BERT (Bidirectional Encoder Representations from Transformers):

BERT uses a bidirectional transformer architecture. In contrast to earlier models mentioned in the blog, BERT considers both directions simultaneously during the training. It is pre-trained on large amounts of text data in an unsupervised manner. The model learns to predict missing words in sentences. It is widely used for tasks such as question answering, sentiment analysis, and named entity recognition. Due to this bi-directionality, performance is increased by embeddings that capture a more thorough comprehension of word meanings in context.

In the sentence, "Please bring a clean bowl. The bowl is in the []," BERT is trained to predict the missing word ("kitchen") by considering both the left and right context.

GPT (Generative Pre-trained Transformer):

GPT, on the other hand, focuses on a unidirectional model. It predicts the next word in a sequence based on the preceding context, generating coherent and contextually relevant text. Pre-trained on massive datasets, GPT can understand and generate human-like text, making it versatile in natural language generation. GPT is often used for text generation tasks, chatbots, language translation, and creative writing.
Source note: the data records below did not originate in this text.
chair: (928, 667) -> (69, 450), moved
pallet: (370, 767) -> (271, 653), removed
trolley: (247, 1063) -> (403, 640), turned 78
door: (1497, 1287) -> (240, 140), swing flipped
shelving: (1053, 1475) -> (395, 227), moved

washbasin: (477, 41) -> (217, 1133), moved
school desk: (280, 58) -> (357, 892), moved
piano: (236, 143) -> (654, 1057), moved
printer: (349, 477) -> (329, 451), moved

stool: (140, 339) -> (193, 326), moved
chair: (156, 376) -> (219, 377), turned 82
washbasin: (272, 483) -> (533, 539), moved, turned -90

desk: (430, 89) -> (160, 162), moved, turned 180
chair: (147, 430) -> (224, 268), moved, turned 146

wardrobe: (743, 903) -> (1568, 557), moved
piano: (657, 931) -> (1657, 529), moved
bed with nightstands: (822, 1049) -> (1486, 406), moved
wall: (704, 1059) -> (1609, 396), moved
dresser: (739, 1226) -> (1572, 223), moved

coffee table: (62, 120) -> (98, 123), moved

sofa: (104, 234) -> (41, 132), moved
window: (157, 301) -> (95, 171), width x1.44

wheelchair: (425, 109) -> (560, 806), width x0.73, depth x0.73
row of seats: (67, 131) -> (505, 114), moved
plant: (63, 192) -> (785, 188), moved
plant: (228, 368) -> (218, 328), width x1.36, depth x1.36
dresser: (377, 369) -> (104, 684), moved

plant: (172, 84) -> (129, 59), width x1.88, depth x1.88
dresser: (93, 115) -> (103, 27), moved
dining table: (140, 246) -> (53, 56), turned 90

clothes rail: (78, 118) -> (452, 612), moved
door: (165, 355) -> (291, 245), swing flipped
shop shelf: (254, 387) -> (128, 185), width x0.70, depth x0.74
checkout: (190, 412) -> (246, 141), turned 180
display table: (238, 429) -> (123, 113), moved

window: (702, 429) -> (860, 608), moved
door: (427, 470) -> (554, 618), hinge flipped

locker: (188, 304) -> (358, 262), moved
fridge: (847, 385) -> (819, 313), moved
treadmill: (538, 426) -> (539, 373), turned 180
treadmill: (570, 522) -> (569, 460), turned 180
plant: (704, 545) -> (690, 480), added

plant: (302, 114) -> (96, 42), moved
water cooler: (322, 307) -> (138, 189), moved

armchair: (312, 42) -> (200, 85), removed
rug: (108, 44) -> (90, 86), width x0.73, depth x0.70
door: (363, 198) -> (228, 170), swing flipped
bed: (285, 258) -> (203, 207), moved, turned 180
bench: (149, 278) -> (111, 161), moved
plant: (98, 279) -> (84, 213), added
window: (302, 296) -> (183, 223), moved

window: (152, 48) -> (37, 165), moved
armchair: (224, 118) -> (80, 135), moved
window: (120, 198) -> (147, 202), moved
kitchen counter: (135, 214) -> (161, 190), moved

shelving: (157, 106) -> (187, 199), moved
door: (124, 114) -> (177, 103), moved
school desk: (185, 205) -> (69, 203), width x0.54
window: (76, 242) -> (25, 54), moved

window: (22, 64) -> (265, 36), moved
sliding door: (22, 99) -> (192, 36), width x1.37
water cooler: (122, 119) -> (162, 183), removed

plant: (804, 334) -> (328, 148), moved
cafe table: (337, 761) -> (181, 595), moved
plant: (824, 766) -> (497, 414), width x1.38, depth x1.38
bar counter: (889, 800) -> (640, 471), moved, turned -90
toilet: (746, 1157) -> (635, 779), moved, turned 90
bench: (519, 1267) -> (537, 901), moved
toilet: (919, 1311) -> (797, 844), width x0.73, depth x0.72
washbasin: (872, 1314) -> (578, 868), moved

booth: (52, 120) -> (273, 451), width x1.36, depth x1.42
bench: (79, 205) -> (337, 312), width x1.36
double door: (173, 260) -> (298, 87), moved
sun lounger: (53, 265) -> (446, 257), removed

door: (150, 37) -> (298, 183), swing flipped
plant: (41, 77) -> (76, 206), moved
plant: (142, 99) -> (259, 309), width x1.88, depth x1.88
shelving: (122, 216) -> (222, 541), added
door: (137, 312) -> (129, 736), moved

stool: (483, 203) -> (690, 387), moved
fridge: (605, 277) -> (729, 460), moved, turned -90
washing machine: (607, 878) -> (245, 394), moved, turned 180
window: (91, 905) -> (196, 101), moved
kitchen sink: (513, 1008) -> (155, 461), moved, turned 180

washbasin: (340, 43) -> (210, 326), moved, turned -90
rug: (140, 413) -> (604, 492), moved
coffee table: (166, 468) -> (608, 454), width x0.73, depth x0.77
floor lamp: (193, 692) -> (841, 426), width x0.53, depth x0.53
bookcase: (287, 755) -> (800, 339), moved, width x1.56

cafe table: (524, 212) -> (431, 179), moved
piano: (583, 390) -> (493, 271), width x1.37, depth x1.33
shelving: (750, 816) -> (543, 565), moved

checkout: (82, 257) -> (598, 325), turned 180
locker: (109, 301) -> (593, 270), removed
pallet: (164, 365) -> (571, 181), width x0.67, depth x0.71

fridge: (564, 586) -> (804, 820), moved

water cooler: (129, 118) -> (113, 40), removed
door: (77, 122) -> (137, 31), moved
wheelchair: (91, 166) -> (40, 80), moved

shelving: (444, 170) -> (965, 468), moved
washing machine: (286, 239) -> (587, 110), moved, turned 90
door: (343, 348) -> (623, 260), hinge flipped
In the sentence "Mount Everest is located in []," GPT is trained to predict the next word ("Nepal") by understanding the context leading up.

Contextualized Embeddings:

One of the remarkable advancements brought forth by transformer models is contextualized embeddings. Unlike static embeddings that assign a fixed vector to each word, contextualized embeddings vary based on the surrounding context. This dynamic nature allows models to adapt to the nuances of language, resulting in richer and more accurate representations.

Consider the word "market". In the sentence "Exploring the local market in Thamel, I discovered stalls selling traditional handicrafts and souvenirs," the contextualized embedding for "market" would differ from its representation: "The trading market is down today." The meaning of "market" is context-dependent, and contextualized embeddings capture this nuance.

The progression from traditional word embedding models to transformers signifies a paradigm shift in natural language processing. The introduction of attention mechanisms and contextualized embeddings has improved the ability of models to capture semantic nuances and contextual intricacies, setting new benchmarks in language understanding and generation.

Thank you for reading this article. See you in the next one.